After previously starting to configure the new interfaces within the UI, and rebooting, all the newly created interfaces disappeared.  I was met with the same "none0@" output above.  However, upon checking to see if something didn't run as expected:

kldload if_bnxt
kldload: can't load if_bnxt: module already loaded or in kernel


I rebooted the host again, only to be met with the VM not starting up at all as the NIC in question seemed to drop out of having SR-IOV enabled.  I rebooted once more, and one port was enabled, one disabled.  Both times ESXi was indicating that it WAS enabled, but required a reboot. 

This was done, but still experienced these interfaces dropping off.  I deleted the loader.conf.local file to prevent the drivers from being loaded, rebooted, manually tried to load the drivers again but indicated they were already loaded. 
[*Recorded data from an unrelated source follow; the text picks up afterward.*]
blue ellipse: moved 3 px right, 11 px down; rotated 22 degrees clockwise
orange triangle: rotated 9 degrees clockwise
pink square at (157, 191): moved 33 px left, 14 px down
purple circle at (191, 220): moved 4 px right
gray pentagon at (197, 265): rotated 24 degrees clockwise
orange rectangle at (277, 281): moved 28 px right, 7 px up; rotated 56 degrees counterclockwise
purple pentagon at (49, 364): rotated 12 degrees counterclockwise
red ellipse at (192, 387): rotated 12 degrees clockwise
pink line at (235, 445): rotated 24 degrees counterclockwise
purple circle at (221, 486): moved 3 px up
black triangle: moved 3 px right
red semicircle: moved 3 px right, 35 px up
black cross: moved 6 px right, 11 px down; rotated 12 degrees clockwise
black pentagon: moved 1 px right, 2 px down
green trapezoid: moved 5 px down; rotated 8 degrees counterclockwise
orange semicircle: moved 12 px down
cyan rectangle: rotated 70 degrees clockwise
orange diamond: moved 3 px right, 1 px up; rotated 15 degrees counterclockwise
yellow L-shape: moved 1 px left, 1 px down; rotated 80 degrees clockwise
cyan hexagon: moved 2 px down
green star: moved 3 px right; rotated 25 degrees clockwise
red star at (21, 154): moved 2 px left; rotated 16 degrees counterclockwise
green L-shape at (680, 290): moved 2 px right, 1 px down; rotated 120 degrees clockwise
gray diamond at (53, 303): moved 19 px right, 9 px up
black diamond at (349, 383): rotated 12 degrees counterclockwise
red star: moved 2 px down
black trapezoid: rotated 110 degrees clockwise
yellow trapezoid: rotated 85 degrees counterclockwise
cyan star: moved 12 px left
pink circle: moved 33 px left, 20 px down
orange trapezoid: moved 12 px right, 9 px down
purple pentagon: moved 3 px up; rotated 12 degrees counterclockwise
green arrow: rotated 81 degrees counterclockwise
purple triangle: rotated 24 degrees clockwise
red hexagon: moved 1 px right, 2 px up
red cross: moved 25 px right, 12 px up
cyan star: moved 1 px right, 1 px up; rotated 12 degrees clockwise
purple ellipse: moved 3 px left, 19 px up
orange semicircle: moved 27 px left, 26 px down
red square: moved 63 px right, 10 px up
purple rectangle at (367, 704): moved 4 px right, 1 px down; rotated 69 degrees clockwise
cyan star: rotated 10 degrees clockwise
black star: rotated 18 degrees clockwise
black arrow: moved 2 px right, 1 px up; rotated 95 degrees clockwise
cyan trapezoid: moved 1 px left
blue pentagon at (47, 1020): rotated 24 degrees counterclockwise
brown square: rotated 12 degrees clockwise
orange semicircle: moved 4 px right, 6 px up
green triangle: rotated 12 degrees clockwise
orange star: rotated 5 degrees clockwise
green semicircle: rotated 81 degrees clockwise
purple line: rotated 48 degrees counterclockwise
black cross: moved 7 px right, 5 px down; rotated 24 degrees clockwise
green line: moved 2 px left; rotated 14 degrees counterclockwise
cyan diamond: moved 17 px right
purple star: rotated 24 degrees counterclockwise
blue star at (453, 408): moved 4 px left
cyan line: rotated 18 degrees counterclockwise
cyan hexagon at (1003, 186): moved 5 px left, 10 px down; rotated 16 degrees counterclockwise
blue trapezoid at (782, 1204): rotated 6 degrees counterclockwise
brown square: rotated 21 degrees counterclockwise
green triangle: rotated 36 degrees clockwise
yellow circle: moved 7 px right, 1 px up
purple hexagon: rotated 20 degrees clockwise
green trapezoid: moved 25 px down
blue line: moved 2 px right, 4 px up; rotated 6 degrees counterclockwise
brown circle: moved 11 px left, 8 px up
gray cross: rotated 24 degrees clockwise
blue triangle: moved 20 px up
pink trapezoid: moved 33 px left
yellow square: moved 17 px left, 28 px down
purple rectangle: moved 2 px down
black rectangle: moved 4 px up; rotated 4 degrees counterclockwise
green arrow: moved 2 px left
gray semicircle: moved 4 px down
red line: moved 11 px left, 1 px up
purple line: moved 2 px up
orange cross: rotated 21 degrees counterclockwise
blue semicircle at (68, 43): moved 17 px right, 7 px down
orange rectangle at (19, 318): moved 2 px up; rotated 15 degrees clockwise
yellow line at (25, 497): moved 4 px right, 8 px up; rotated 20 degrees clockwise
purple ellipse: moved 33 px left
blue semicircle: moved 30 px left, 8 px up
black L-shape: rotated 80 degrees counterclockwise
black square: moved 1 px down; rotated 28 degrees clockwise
The only thing I could see from dmesg was

bnxt0: <Broadcom NetXtreme-E Ethernet Virtual Function> mem 0xffa04000-0xffa07fff,0xff900000-0xff9fffff,0xffa00000-0xffa03fff at device 0.0 on pci5
bnxt0: Timeout sending HWRM_VER_GET: (timeout: 1000) seq: 0
bnxt0: attach: hwrm ver get failed
bnxt0: IFDI_ATTACH_PRE failed 60
device_attach: bnxt0 attach returned 60



In other attempts to boot, I saw:

bnxt0: Timeout sending HWRM_RING_ALLOC: (timeout: 2000) seq: 225
bnxt0: Timeout sending HWRM_FUNC_RESET: (timeout: 2000) seq: 226
bnxt0: Timeout sending HWRM_FUNC_RESET: (timeout: 2000) seq: 227
bnxt0: Timeout sending HWRM_FUNC_RESET: (timeout: 2000) seq: 228
bnxt0: Timeout sending HWRM_FUNC_RESET: (timeout: 2000) seq: 229
bnxt0: Timeout sending HWRM_FUNC_RESET: (timeout: 2000) seq: 230
bnxt0: Timeout sending HWRM_FUNC_RESET: (timeout: 2000) seq: 231
bnxt0: Timeout sending HWRM_FUNC_RESET: (timeout: 2000) seq: 232
bnxt0: Timeout sending HWRM_FUNC_RESET: (timeout: 2000) seq: 233
bnxt0: Timeout sending HWRM_FUNC_RESET: (timeout: 2000) seq: 234
bnxt0: Timeout sending HWRM_FUNC_RESET: (timeout: 2000) seq: 235
bnxt0: Timeout sending HWRM_FUNC_RESET: (timeout: 2000) seq: 236
bnxt0: Timeout sending HWRM_FUNC_RESET: (timeout: 2000) seq: 237
bnxt0: Timeout sending HWRM_FUNC_RESET: (timeout: 2000) seq: 238
bnxt0: Timeout sending HWRM_PORT_PHY_QCFG: (timeout: 2000) seq: 239
bnxt0: Timeout sending HWRM_PORT_PHY_QCFG: (timeout: 2000) seq: 240
bnxt0: Timeout sending HWRM_PORT_PHY_QCFG: (timeout: 2000) seq: 241
bnxt1: Timeout sending HWRM_PORT_PHY_QCFG: (timeout: 2000) seq: 15
bnxt1: Timeout sending HWRM_PORT_PHY_QCFG: (timeout: 2000) seq: 16
bnxt1: Timeout sending HWRM_PORT_PHY_QCFG: (timeout: 2000) seq: 17
bnxt2: Timeout sending HWRM_PORT_PHY_QCFG: (timeout: 2000) seq: 15
bnxt2: Timeout sending HWRM_PORT_PHY_QCFG: (timeout: 2000) seq: 16
bnxt2: Timeout sending HWRM_PORT_PHY_QCFG: (timeout: 2000) seq: 17
bnxt0: Timeout sending HWRM_PORT_PHY_QCFG: (timeout: 2000) seq: 242
...



Which seemed to repeat endlessly. 

I now have no idea why or how that occurred and am at a loss here.  I'm guessing this is a guest issue.  I'm spinning up various other VMs at the moment but this has been the first.  I'll see whether there is other odd behavior with other VMs. 

This particular thread can be closed. 

There was some odd sequencing somehow that got these setup into an odd state.